Only three children in 1 million are diagnosed with Ewing sarcoma each year. “Because there are so few cases, it has been difficult in the past to find enough tissue samples to conduct valid studies of the genetics and biology of this disease,” says Schiffman. The researchers used a new technology called molecular inversion probes (MIPs) to look at several tissue samples collected over 12 years. The technology made it possible to obtain high-quality data from the archived tumor samples that previously weren’t available for molecular analysis.
Clinical samples are usually preserved in formalin and encased in paraffin wax blocks, referred to as formalin-fixed paraffin embedded (FFPE) samples.

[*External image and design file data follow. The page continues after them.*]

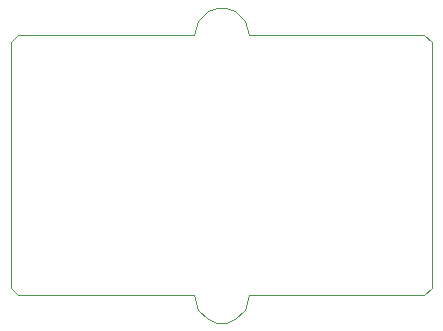
<source format=gbr>
G04 #@! TF.GenerationSoftware,KiCad,Pcbnew,(5.1.4-0)*
G04 #@! TF.CreationDate,2019-10-27T21:20:05-04:00*
G04 #@! TF.ProjectId,DifferentialSPIEncoder,44696666-6572-4656-9e74-69616c535049,rev?*
G04 #@! TF.SameCoordinates,Original*
G04 #@! TF.FileFunction,Profile,NP*
%FSLAX46Y46*%
G04 Gerber Fmt 4.6, Leading zero omitted, Abs format (unit mm)*
G04 Created by KiCad (PCBNEW (5.1.4-0)) date 2019-10-27 21:20:05*
%MOMM*%
%LPD*%
G04 APERTURE LIST*
%ADD10C,0.100000*%
G04 APERTURE END LIST*
D10*
X115081864Y-78221693D02*
X115431000Y-76989200D01*
X114221650Y-79043808D02*
X115081864Y-78221693D01*
X113443780Y-79311029D02*
X114221650Y-79043808D01*
X112718219Y-79311029D02*
X113443780Y-79311029D01*
X111940349Y-79043808D02*
X112718219Y-79311029D01*
X111080135Y-78221693D02*
X111940349Y-79043808D01*
X110731000Y-76989200D02*
X111080135Y-78221693D01*
X95886172Y-76989200D02*
X110731000Y-76989200D01*
X95280149Y-76383177D02*
X95886172Y-76989200D01*
X95280149Y-55595222D02*
X95280149Y-76383177D01*
X95886172Y-54989200D02*
X95280149Y-55595222D01*
X110731000Y-54989200D02*
X95886172Y-54989200D01*
X111080135Y-53756706D02*
X110731000Y-54989200D01*
X111940349Y-52934591D02*
X111080135Y-53756706D01*
X112718219Y-52667370D02*
X111940349Y-52934591D01*
X113443780Y-52667370D02*
X112718219Y-52667370D01*
X114221650Y-52934591D02*
X113443780Y-52667370D01*
X115081864Y-53756706D02*
X114221650Y-52934591D01*
X115431000Y-54989200D02*
X115081864Y-53756706D01*
X130275827Y-54989200D02*
X115431000Y-54989200D01*
X130881849Y-55595222D02*
X130275827Y-54989200D01*
X130881849Y-76383177D02*
X130881849Y-55595222D01*
X130275827Y-76989200D02*
X130881849Y-76383177D01*
X115431000Y-76989200D02*
X130275827Y-76989200D01*
M02*

</source>
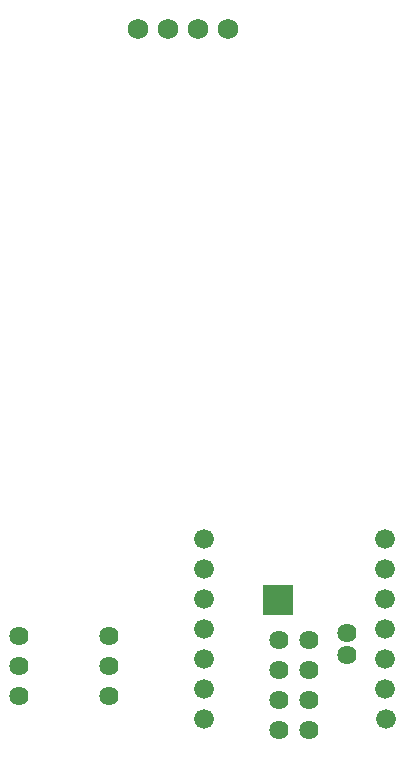
<source format=gbs>
G04 Layer: BottomSolderMaskLayer*
G04 EasyEDA v6.5.51, 2025-12-08 14:24:17*
G04 98b1bcbd0d5e4b16acd7f0c7b3cc8b20,5c2208001c9440858be6b933671931b3,10*
G04 Gerber Generator version 0.2*
G04 Scale: 100 percent, Rotated: No, Reflected: No *
G04 Dimensions in millimeters *
G04 leading zeros omitted , absolute positions ,4 integer and 5 decimal *
%FSLAX45Y45*%
%MOMM*%

%AMMACRO1*4,1,8,-1.2711,-1.301,-1.301,-1.2711,-1.301,1.2711,-1.2711,1.301,1.2711,1.301,1.301,1.2711,1.301,-1.2711,1.2711,-1.301,-1.2711,-1.301,0*%
%ADD10C,1.6256*%
%ADD11C,1.6764*%
%ADD12C,1.6770*%
%ADD13MACRO1*%
%ADD14C,1.7500*%
%ADD15C,0.0192*%

%LPD*%
D10*
G01*
X3346399Y2323795D03*
G01*
X3352393Y1983587D03*
G01*
X3606393Y1983587D03*
G01*
X3606393Y1729587D03*
G01*
X3352393Y1729587D03*
G01*
X3356889Y1475587D03*
G01*
X3610889Y1475587D03*
G01*
X3356889Y1221587D03*
G01*
X3610889Y1221587D03*
G01*
X3928694Y2046833D03*
G01*
X3928694Y1858035D03*
D11*
G01*
X2716402Y2837789D03*
G01*
X2716402Y2583789D03*
G01*
X2716402Y2329789D03*
G01*
X2716402Y2075789D03*
G01*
X2716402Y1821789D03*
G01*
X2716402Y1567789D03*
G01*
X2716402Y1313814D03*
G01*
X4256404Y2837789D03*
G01*
X4256404Y2583789D03*
G01*
X4256404Y2329789D03*
D12*
G01*
X4256404Y2075789D03*
G01*
X4256404Y1821789D03*
G01*
X4256404Y1567789D03*
G01*
X4258614Y1313814D03*
D13*
G01*
X3346400Y2323799D03*
D14*
G01*
X2159000Y7162800D03*
G01*
X2413000Y7162800D03*
G01*
X2667000Y7162800D03*
G01*
X2921000Y7162800D03*
D10*
G01*
X1155700Y1511300D03*
G01*
X1155700Y1765300D03*
G01*
X1155700Y2019300D03*
G01*
X1917700Y1511300D03*
G01*
X1917700Y1765300D03*
G01*
X1917700Y2019300D03*
M02*

</source>
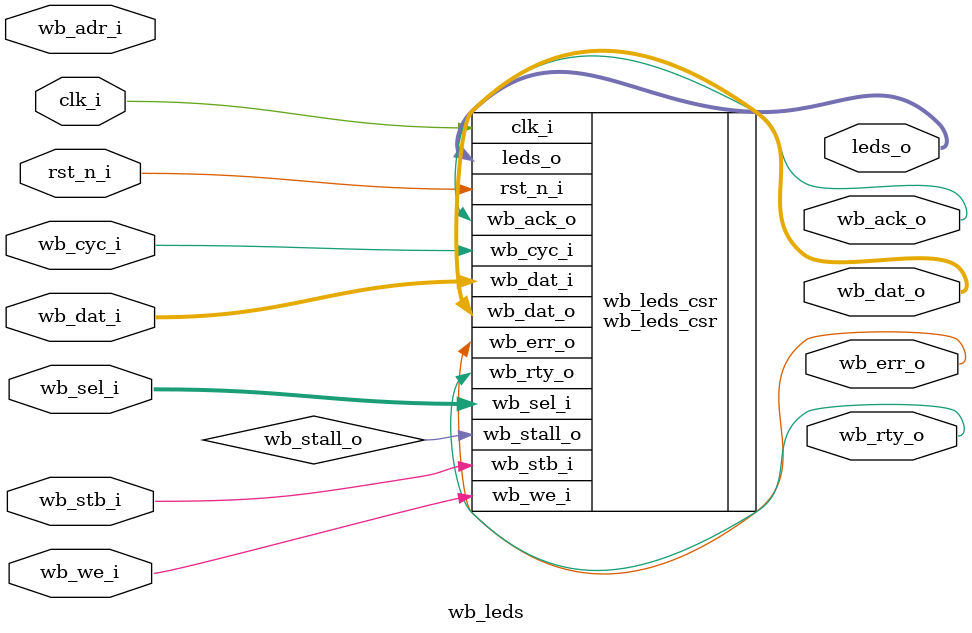
<source format=v>

module wb_leds
(
    // Clock/Resets
    input               clk_i,
    input               rst_n_i,

    // Wishbone signals
    input  [31:0]       wb_adr_i,
    input  [31:0]       wb_dat_i,
    input  [3:0]        wb_sel_i,
    input               wb_we_i,
    input               wb_cyc_i,
    input               wb_stb_i,
    output [31:0]       wb_dat_o,
    output              wb_ack_o,
    output              wb_err_o,
    output              wb_rty_o,

    // LEDs
    output [31:0]       leds_o
);

wb_leds_csr wb_leds_csr (
    .rst_n_i            (rst_n_i),
    .clk_i              (clk_i),
    .wb_dat_i           (wb_dat_i),
    .wb_dat_o           (wb_dat_o),
    .wb_cyc_i           (wb_cyc_i),
    .wb_sel_i           (wb_sel_i),
    .wb_stb_i           (wb_stb_i),
    .wb_we_i            (wb_we_i),
    .wb_ack_o           (wb_ack_o),
    .wb_err_o           (wb_err_o),
    .wb_rty_o           (wb_rty_o),
    .wb_stall_o         (wb_stall_o),
    .leds_o             (leds_o)
);

endmodule

</source>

This process can degrade DNA in the samples, making it hard to get high-quality, accurate genomic data. But MIP technology needs a much smaller sample of DNA than other methods and can work on degraded DNA in order to give high quality data.
The study, published in the journal Cancer Genetics, showed 10% of the tumor samples were missing DNA in a certain area of the genome, which included a missing gene called SMARCB1. This same DNA deletion has been seen in another type of pediatric sarcoma called a rhabdoid tumor, but never before in Ewing sarcoma.
“Discovering this new subtype of Ewing sarcoma is especially important because the patients with this deletion were among the long-term survivors,” says Schiffman. “It opens up questions about the biology of this tumor and whether patients with this type of cancer need different treatment.” Schiffman and his colleagues at HCI think these Ewing sarcoma tumors with SMARCB1 deletions may even represent a new type of sarcoma, a hybrid tumor with features of both Ewing sarcoma and rhabdoid tumors.
This genomic study also revealed a different gene in the Ewing sarcoma tumors that had metastasized, or spread. This gene wasn’t found in the primary tumor, where the cancer started.
“People don’t die from a primary tumor,” says Schiffman. “It’s cancer spreading through the body that kills. As we learn what makes tumors metastatic, we can search for treatments that may keep primary tumors from making that change, or target this specific genetic change once it already has occurred.”
The researchers also found factors in eight areas of the genome linked to different survival rates. For patients with none of the factors, 80% had no recurrence of the disease after initial treatment, and 100% survived more than 12 years after diagnosis. For patients with one or more of the factors, only about 40% survived that long.
Schiffman says the goal is to bring these discoveries to the patients.
“If we can start analyzing the genomes of tumors from Ewing sarcoma patients, we can start thinking about which prognostic category each patient falls into and we can really personalize his or her care. We can design the treatment that will be most effective for that patient.”
Schiffman serves as the interim director for the new Translational Oncology Core at HCI, where he is working with collaborators to bring personalized genomic medicine to HCI patients with other cancers.